Peginterferon-lambda shows strong antiviral action to accelerate clearance of COVID-19

A clinical study led by Dr. Jordan Feld, a liver specialist at the Toronto Center for Liver Disease, University Health Network (UHN), has shown that an investigational antiviral drug can dramatically speed the recovery of ambulatory patients from COVID-19 – the patients who do not need to be hospitalized.

It could become an important intervention to treat infected patients and help curb the spread in the community, as COVID-19 vaccines are rolled out this year.

“This treatment has great therapeutic potential, especially at this time, as we are seeing aggressive variants of the virus spreading around the world, which are less susceptible to vaccines and antibody therapy,” says Dr Feld, also co-director from the Schwartz Reisman Liver Research Center and the R. Phelan Chair in Translational Liver Research at UHN.

According to the study, published today in Lancet respiratory medicine, patients who received a single injection of peginterferon-lambda were more than four times more likely to have cleared the infection within seven days, compared to a group treated with placebo.

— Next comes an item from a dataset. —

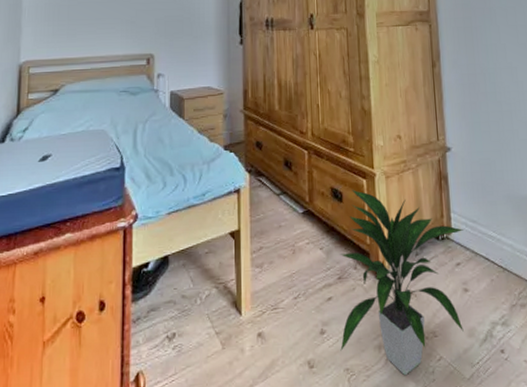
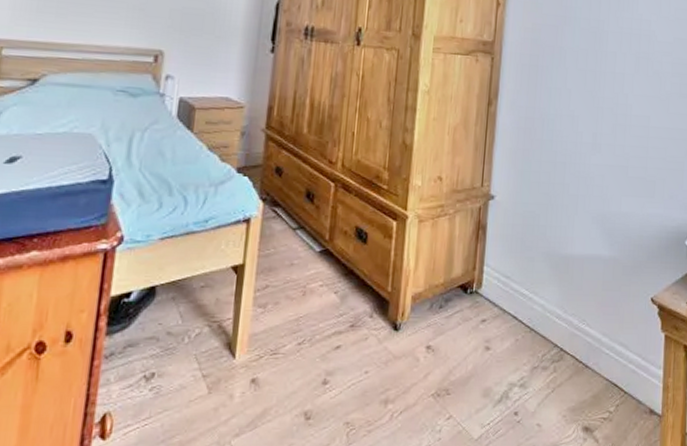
indoor plant: present [340,190,464,376] -> none [342,232,496,433]

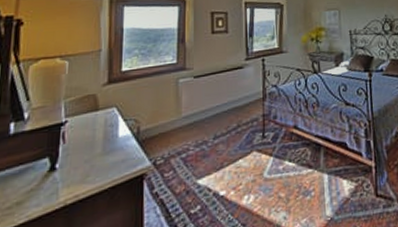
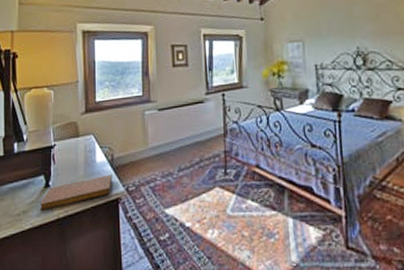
notebook: none [41,149,137,200] -> present [40,174,112,211]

“Those treated quickly cleared the virus, and the effect was most pronounced in those with the highest viral levels. We also saw a trend for faster improvement in respiratory symptoms in the treatment group, ”says Dr Feld, who translated his knowledge. from the use of lambda peg-interferon for viral hepatitis to research into COVID-19 treatment

Participants with higher viral levels (greater than 1 million copies per mL) were much more likely to clear the infection with treatment than placebo: 79% in the treatment arm compared to 38% in the placebo group; and virus levels declined rapidly in everyone in the treatment group.

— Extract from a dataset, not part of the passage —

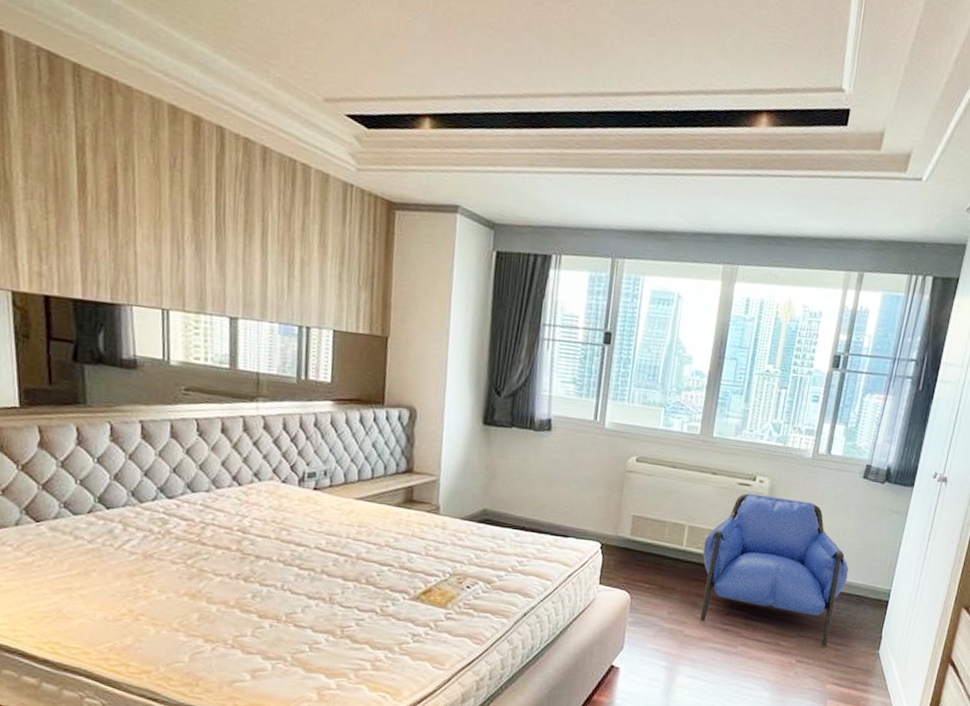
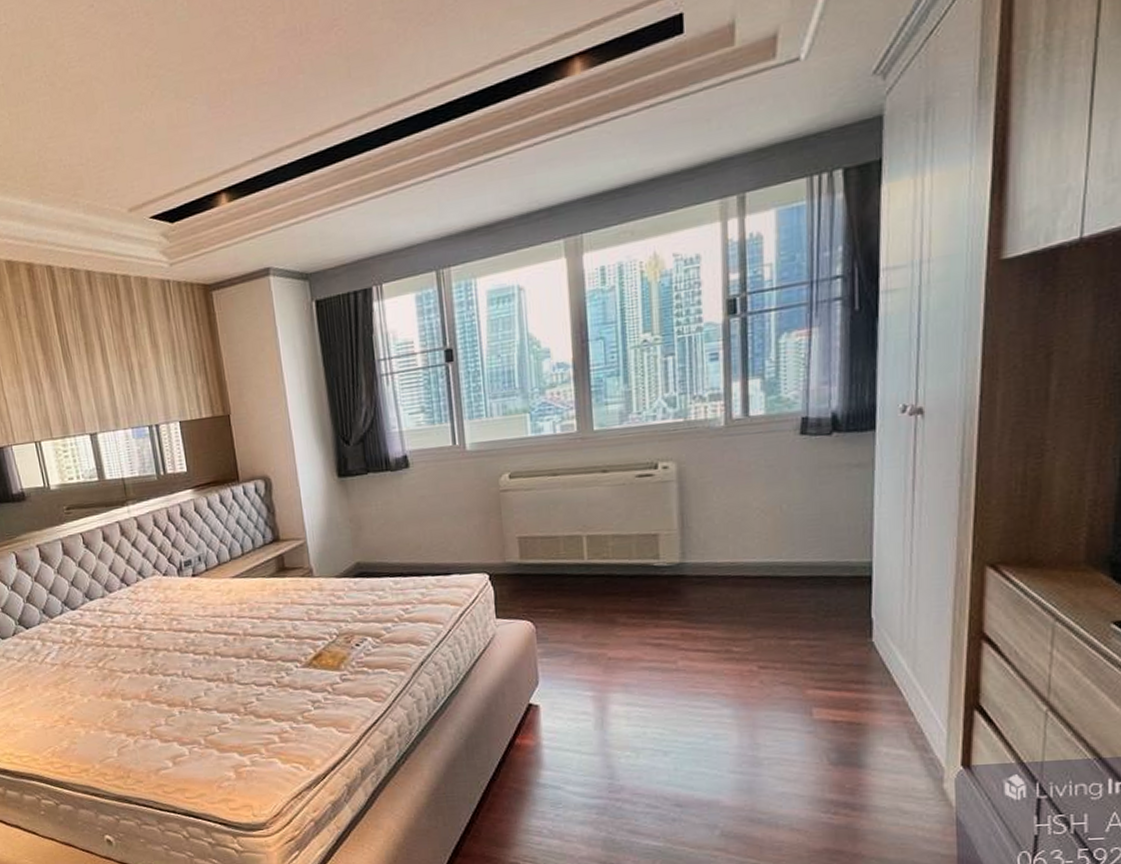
armchair: present [700,492,849,647] -> none [609,478,806,645]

Benefits of treatment and impact on public health

Rapid clearance has many benefits, especially in people with high viral levels, as these cases are associated with more serious illness and a higher risk of transmission to others. Of the 60 patients followed in the study, five went to the emergency room with worsening respiratory symptoms. Of these, four were in the placebo group, while only one was in the group that received the drug itself.

Reducing the level of the virus quickly keeps people from getting worse and likely lowers the risk of spreading the disease to others. This can have a significant additional impact on public health.

“If we can quickly reduce the level of the virus, people are less likely to spread the infection to others and we may even be able to shorten the time it takes for self-isolation,” says Dr Feld.

Interferon-lambda

Interferon-lambda is a protein produced by the body in response to viral infections. It has the ability to activate a number of cellular pathways to kill invading viruses.

The coronavirus that causes COVID-19 prevents the body from making interferons, which avoids being controlled by the body’s immune system. Interferon-lambda treatment activates these same virus destruction pathways in cells.

Because interferon activates many virus destruction pathways, resistance to “new strains” of the virus, which could be a problem with some therapies, is not a problem with lambda interferon.

Interferon-lambda is different from other interferons because it uses a receptor that is only present in certain tissues in the body. It is very active in the lungs, liver, and intestine, all places where the COVID-19 virus is able to replicate, but it is not active elsewhere, causing far fewer side effects than other interferons. . In the trial, people treated with interferon-lambda had side effects similar to those who received a placebo.

Peginterferon-lambda (used in this study) is a long-acting version of the drug developed by Eiger BioPharmaceuticals, which can be given as a single injection under the skin with a small needle (like insulin).

Next steps

This was a randomized, double-blind, investigator-initiated phase 2 study in Toronto with a total of 60 participants – 30 who received the drug and 30 received a placebo. The study was conducted from May to November 2020, with referrals from six outpatient assessment centers.

With these positive results, a large phase 3 trial is expected to start in the near future. Additional studies are underway at the University of Toronto, Harvard University and Johns Hopkins University on peginterferon-lambda in hospital patients and in settings where it can be used to prevent infection in those that have been exposed.